*SUPPLIED PASSAGE:*
Open e-e-e opened 6 years ago

e-e-e commented 6 years ago

@mafintosh this is just a quick stab at sorting the stream by latest added node.

This is not super efficient at the moment, as for each pop it is sorting the worker's stack. This could and should be optimised by checking if a sort is needed when pushing a new value to the stack - and only sorting if its needed. I started implementing this optimisation but it requires quite a lot of changes to deal with pending. So figured its best to check with you first, to gage if this method of sorting is heading in the right direction.

e-e-e commented 6 years ago

@mafintosh so this is an optimised version that actually works. I have included two options. One built on top of your iterator and the other as an external operator. Both are laboriously slow on large datasets For example - 10,000 keys split over two feeds, with 2000 overlapping keys - takes 20s approximately on the version built on top of your iterator, and 24 seconds using my older iteration method. By comparison sorting by hash takes just 5.6s.

This is the test I was using to benchmark

tape('iterator sorted via latest (large set)', (t) => {
  const expected = []
  const db1Keys = []
  const db2Keys = []

  for (var i = 0; i < 10000; i++) {
    var key = i.toString()
    if (i < 6000) {
      db1Keys.push(key)
    }
    if (i > 4000) {
      db2Keys.push(key)
    }
    expected.push(key)
  }

  create.two(function (db1, db2, replicate) {
    console.time('iteration')
    run(
      cb => put(db1, db1Keys, cb),
      replicate,
      cb => put(db2, db2Keys, cb),
      replicate,
      cb => testIteratorOrder(t, db1.iterator({ latest: true }), expected, 'latest', cb),
      // cb => testIteratorOrder(t, db2.iterator({ latest: true }), expected, 'latest', cb),
      () => {
        console.timeEnd('iteration')
        t.end()
      }
    )
  })
})

What are your thoughts? What do you think is the best way to approach this? Are the changes needed to implement it as an option of the default iterator too complex - is it worth breaking it into its own iterator? Any thoughts on possible ways to speed it up?

*CHECK YOUR UNDERSTANDING:*
a - In the comment thread, how long does sorting by hash take?
b - From the comment thread, write out the code between "tape('iterator sorted via" and "db1Keys.push(key)", inclusive, substituting "7000" for "6000".

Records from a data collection

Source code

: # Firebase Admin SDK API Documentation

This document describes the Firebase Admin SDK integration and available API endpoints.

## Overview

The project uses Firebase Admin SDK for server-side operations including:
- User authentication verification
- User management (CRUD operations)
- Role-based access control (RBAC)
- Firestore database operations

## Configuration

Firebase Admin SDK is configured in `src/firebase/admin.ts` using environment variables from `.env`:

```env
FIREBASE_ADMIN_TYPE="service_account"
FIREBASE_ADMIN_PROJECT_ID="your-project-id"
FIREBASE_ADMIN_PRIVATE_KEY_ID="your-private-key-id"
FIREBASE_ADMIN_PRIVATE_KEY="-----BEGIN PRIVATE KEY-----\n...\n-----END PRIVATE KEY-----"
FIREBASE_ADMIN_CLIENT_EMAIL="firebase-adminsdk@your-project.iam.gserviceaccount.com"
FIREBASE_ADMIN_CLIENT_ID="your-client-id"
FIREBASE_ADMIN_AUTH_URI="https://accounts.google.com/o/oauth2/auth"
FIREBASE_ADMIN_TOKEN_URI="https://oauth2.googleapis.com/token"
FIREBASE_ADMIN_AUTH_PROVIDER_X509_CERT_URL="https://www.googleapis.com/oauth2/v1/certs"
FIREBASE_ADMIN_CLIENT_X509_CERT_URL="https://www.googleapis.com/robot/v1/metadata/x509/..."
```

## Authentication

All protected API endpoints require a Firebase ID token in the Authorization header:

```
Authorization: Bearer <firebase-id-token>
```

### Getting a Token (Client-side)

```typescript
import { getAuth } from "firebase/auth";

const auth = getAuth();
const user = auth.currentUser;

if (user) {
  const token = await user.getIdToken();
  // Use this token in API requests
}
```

*SOLUTIONS:*
a - 5.6 seconds.

b -
tape('iterator sorted via latest (large set)', (t) => {
  const expected = []
  const db1Keys = []
  const db2Keys = []

  for (var i = 0; i < 10000; i++) {
    var key = i.toString()
    if (i < 7000) {
      db1Keys.push(key)